Questa in estrema sintesi la trama che immerge in una dimensione tragica e al tempo stessa assurda, grottesca dell’esistenza, ben sottolineata dal regista e attore Filippo Dini in questo suo allestimento, prodotto da Fondazione Teatro Due e Teatro Stabile di Genova: una messa in scena con 9 attori (lo stesso Filippo Dini e Sara Bertelà, Nicola Pannelli, Gianluca Gobbi, Orietta Notari, Valeria Angelozzi, Ivan Zerbinati, Ilaria Falini, Fulvio Pepe), che creano l’affresco di un’umanità alla fine di un ciclo storico, una società sull’orlo del baratro che avverte l’arrivo dell’apocalisse che di lì a poco spazzerà ogni cosa.

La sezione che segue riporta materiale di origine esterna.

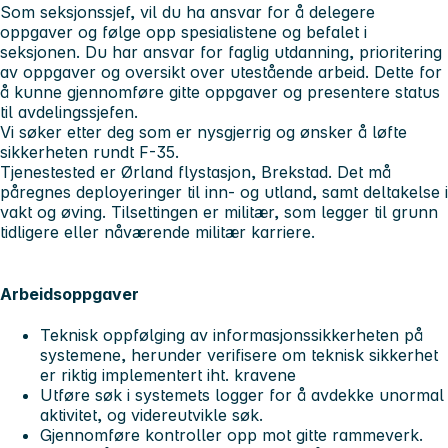
Som seksjonssjef, vil du ha ansvar for å delegere
oppgaver og følge opp spesialistene og befalet i
seksjonen. Du har ansvar for faglig utdanning, prioritering
av oppgaver og oversikt over utestående arbeid. Dette for
å kunne gjennomføre gitte oppgaver og presentere status
til avdelingssjefen.
Vi søker etter deg som er nysgjerrig og ønsker å løfte
sikkerheten rundt F-35.
Tjenestested er Ørland flystasjon, Brekstad. Det må
påregnes deployeringer til inn- og utland, samt deltakelse i
vakt og øving. Tilsettingen er militær, som legger til grunn
tidligere eller nåværende militær karriere.
Arbeidsoppgaver
Teknisk oppfølging av informasjonssikkerheten på
systemene, herunder verifisere om teknisk sikkerhet
er riktig implementert iht. kravene
Utføre søk i systemets logger for å avdekke unormal
aktivitet, og videreutvikle søk.
Gjennomføre kontroller opp mot gitte rammeverk.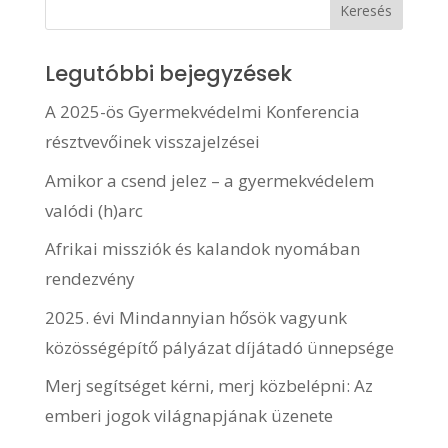
Legutóbbi bejegyzések
A 2025-ös Gyermekvédelmi Konferencia
résztvevőinek visszajelzései
Amikor a csend jelez – a gyermekvédelem
valódi (h)arc
Afrikai missziók és kalandok nyomában
rendezvény
2025. évi Mindannyian hősök vagyunk
közösségépítő pályázat díjátadó ünnepsége
Merj segítséget kérni, merj közbelépni: Az
emberi jogok világnapjának üzenete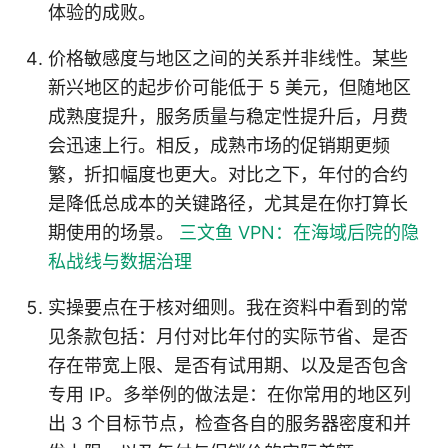
体验的成败。
价格敏感度与地区之间的关系并非线性。某些
新兴地区的起步价可能低于 5 美元，但随地区
成熟度提升，服务质量与稳定性提升后，月费
会迅速上行。相反，成熟市场的促销期更频
繁，折扣幅度也更大。对比之下，年付的合约
是降低总成本的关键路径，尤其是在你打算长
期使用的场景。
三文鱼 VPN：在海域后院的隐
私战线与数据治理
实操要点在于核对细则。我在资料中看到的常
见条款包括：月付对比年付的实际节省、是否
存在带宽上限、是否有试用期、以及是否包含
专用 IP。多举例的做法是：在你常用的地区列
出 3 个目标节点，检查各自的服务器密度和并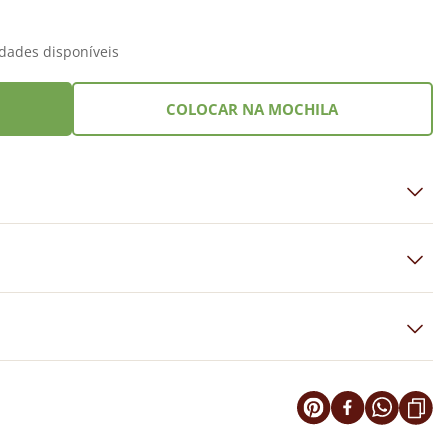
dades disponíveis
COLOCAR NA MOCHILA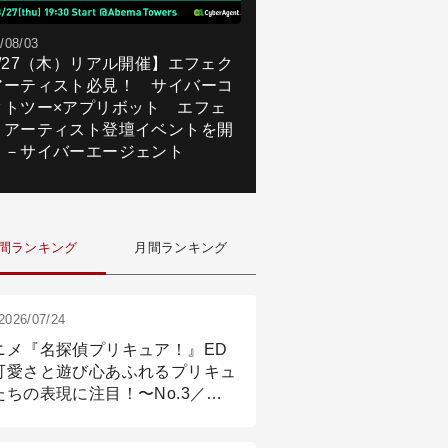
/08/03
8/27（木）リアル開催】エフェク
アーティスト必見！ サイバーコ
クトツー×アプリボット エフェ
トアーティスト登壇イベントを開
！－サイバーエージェント
間ランキング
月間ランキング
2026/07/24
ニメ『名探偵プリキュア！』ED
可愛さと遊び心あふれるプリキュ
たちの表現に注目！〜No.3／ア
メーション付け篇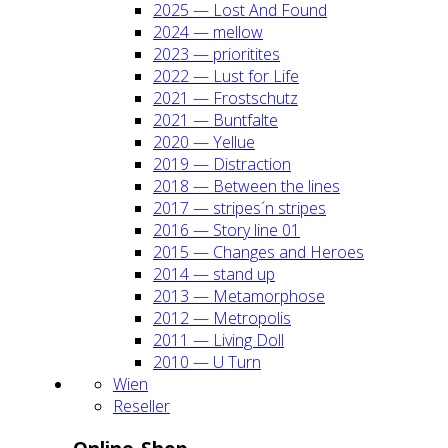
2025 — Lost And Found
2024 — mel­low
2023 — prio­ri­ti­tes
2022 — Lust for Life
2021 — Frost­schutz
2021 — Bunt­fal­te
2020 — Yel­lue
2019 — Dis­trac­tion
2018 — Bet­ween the lines
2017 — stripes´n stripes
2016 — Sto­ry line 01
2015 — Chan­ges and Heroes
2014 — stand up
2013 — Meta­mor­pho­se
2012 — Metro­po­lis
2011 — Living Doll
2010 — U Turn
Wien
Resel­ler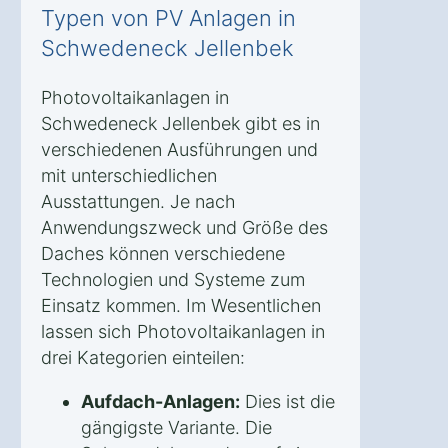
Typen von PV Anlagen in
Schwedeneck Jellenbek
Photovoltaikanlagen in
Schwedeneck Jellenbek gibt es in
verschiedenen Ausführungen und
mit unterschiedlichen
Ausstattungen. Je nach
Anwendungszweck und Größe des
Daches können verschiedene
Technologien und Systeme zum
Einsatz kommen. Im Wesentlichen
lassen sich Photovoltaikanlagen in
drei Kategorien einteilen:
Aufdach-Anlagen:
Dies ist die
gängigste Variante. Die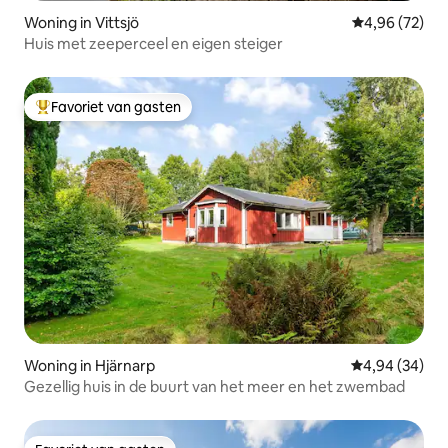
Woning in Vittsjö
Gemiddelde be
4,96 (72)
Huis met zeeperceel en eigen steiger
Favoriet van gasten
Topfavoriet van gasten
Woning in Hjärnarp
Gemiddelde be
4,94 (34)
Gezellig huis in de buurt van het meer en het zwembad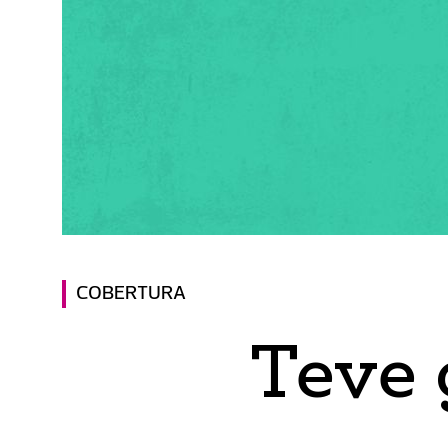
COBERTURA
Teve 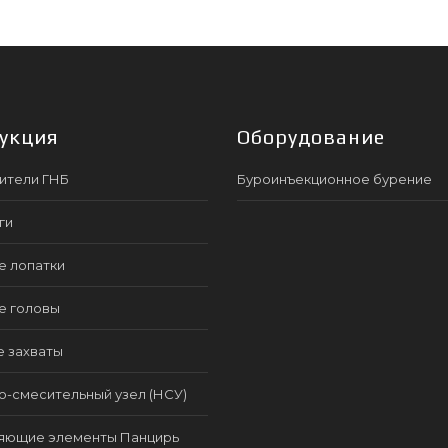
укция
Оборудование
ители ГНБ
Буроинъекционное бурение
ги
е лопатки
е головы
е захваты
-смесительный узел (НСУ)
яющие элементы Панцирь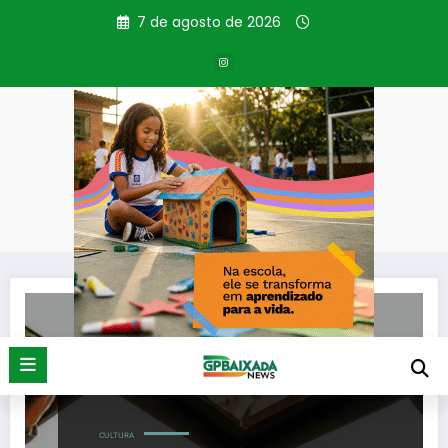
Pular
7 de agosto de 2026
para
o
conteúdo
Tag: editais
Página inicial
editais
CULTURA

Il testo ha la nuova traduzione di Danilo Macrì, le scene e i costumi sono ideati da Laura Benzi, le luci disegnate da Pasquale Mari e le musiche scritte da Arturo Annecchino.

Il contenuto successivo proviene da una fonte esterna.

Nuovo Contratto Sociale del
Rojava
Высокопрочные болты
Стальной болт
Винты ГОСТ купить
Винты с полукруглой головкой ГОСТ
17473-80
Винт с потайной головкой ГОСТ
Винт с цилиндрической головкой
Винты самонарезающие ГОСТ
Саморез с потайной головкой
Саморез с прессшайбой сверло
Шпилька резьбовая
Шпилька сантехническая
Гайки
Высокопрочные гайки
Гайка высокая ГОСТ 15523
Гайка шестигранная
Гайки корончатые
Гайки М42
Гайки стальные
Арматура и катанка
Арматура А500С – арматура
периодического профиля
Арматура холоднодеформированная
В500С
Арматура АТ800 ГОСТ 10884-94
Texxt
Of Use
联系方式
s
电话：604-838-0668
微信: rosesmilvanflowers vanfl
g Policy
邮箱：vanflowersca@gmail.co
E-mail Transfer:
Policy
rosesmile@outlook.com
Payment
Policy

Quel che resta di questo spettacolo è certamente la dimensione corale della scoppiettante regia che si muove in crescendo trovando un ritmo da teatro francese specie nella seconda parte, è il linguaggio leggero, è la qualità della recitazione curatissima degli attori bravissimi e ben coordinati, sono anche le scene mobili con le pareti che si allargano e si restringono per tutti i quattro atti, creando luoghi deputati pronti ad arredarsi delle parole espresse dai protagonisti, dal loro inquieto agitarsi.

Quelle scene che, a sipario aperto su un palcoscenico deserto dove Ivanov seduto sfoglia un libro, hanno accolto il pubblico in sala.